架空の商品「チョコレートポット」の販売戦略を例に、マーケティング方法を心理学の切り口から紹介している一冊です。

 

わたし自身、マーケティングやセールスに携わったことはありませんが、消費者としてこういった手法は知っていて損はないと思いました。

以下、印象に残った内容

 

第3章 顧客心理の読み方

顧客は本当に支払うつもりの価格より低い金額を言うわ。
…(中略)…実際には、自分が本当にいくら支払うつもりなのかも自覚していないはず。

 

第7章 アンカリング効果

アンカリングとは、「第一印象」の効果を利用した価格戦略のこと。お店に入ったときに一番最初に目にした価格が、その店の商品の基準価格になるという。

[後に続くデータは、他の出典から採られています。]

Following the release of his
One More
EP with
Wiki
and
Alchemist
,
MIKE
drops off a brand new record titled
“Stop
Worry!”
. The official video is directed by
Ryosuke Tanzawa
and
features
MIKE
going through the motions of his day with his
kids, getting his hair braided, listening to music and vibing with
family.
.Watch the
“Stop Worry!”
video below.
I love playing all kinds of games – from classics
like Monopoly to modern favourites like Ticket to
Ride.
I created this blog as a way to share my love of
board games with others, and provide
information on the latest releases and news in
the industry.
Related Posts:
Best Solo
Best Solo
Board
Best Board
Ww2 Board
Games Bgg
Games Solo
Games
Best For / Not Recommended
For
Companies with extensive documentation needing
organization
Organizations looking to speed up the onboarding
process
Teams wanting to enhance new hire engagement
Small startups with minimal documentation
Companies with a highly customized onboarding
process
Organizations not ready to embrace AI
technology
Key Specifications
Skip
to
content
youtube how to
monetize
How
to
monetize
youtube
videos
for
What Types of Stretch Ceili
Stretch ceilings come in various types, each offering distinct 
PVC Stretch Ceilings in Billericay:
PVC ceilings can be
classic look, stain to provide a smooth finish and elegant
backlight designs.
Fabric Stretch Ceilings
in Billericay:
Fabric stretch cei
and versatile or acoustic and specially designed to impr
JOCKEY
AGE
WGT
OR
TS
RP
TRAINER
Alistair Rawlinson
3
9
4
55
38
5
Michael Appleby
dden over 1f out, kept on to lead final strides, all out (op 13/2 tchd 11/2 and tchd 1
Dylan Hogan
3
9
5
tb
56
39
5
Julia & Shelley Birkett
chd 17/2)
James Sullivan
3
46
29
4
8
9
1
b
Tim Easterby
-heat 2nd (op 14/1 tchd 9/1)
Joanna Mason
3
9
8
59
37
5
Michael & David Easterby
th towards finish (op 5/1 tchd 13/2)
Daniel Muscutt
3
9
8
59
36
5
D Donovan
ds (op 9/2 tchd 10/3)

具体的な金額に関係なく、最初に見た基準価格が指標になってしまうため、安すぎると不安になり、高額なものは特別なときに楽しむようになるのです。そのような基準価格がいわゆる“アンカー(船をつなぐいかり)”であり、顧客が払おうと思う価格の指標として機能します。

 

第10章 代金の後払い

クレジットカードの利用明細を見てびっくり!なんて経験は誰でもあるのではないでしょうか。

これは「双曲割引」と呼ばれるもので、将来の金銭的価値は、現在の金銭的価値より低く評価される傾向があることをいいます。商品はすぐに受け取ることができ、支払いが後になるクレジットカードのようなシステムでは、支払いへの抵抗感が薄れるためついつい使いすぎてしまうそうです。

この心の働きを知っておくと、クレジットカードをつい使い過ぎてしまった、なんてことを減らせそうです。

 

第16章 他人のお金

本章では、第三者が支払うときの購買心理学について紹介されています。

何かを購入するときに迷う原因の多くは、失敗するのではないか、後悔するのではないかといった心の葛藤である。それに対して、

自分の所持金から代金を支払うわけでなければ、心理的な抵抗感はすっかりなくなる

のだという。
法人への営業や、贈り物をいただく際などに有効な手段として紹介されている。

 

最後に、終始気になって仕方なかった架空の商品「チョコレートポット」。

その特徴を本文から書き出してみる。

  • 見た目はまさにポット。しかしどう見てもミルクチョコレートでできている
  • 本体は薄い透明のプラスチックでできている。
  • ポットの中に茶葉を入れ、お湯を直接注ぐと、中のチョコレートが溶けて、チョコレートティーができる仕組み。

 

そもそも「チョコレートティー」というものに馴染みがないため、説明を読んでもピンときません。しかし、何とも気になる「チョコレートポット」。KALDIあたりに置いてないでしょうか。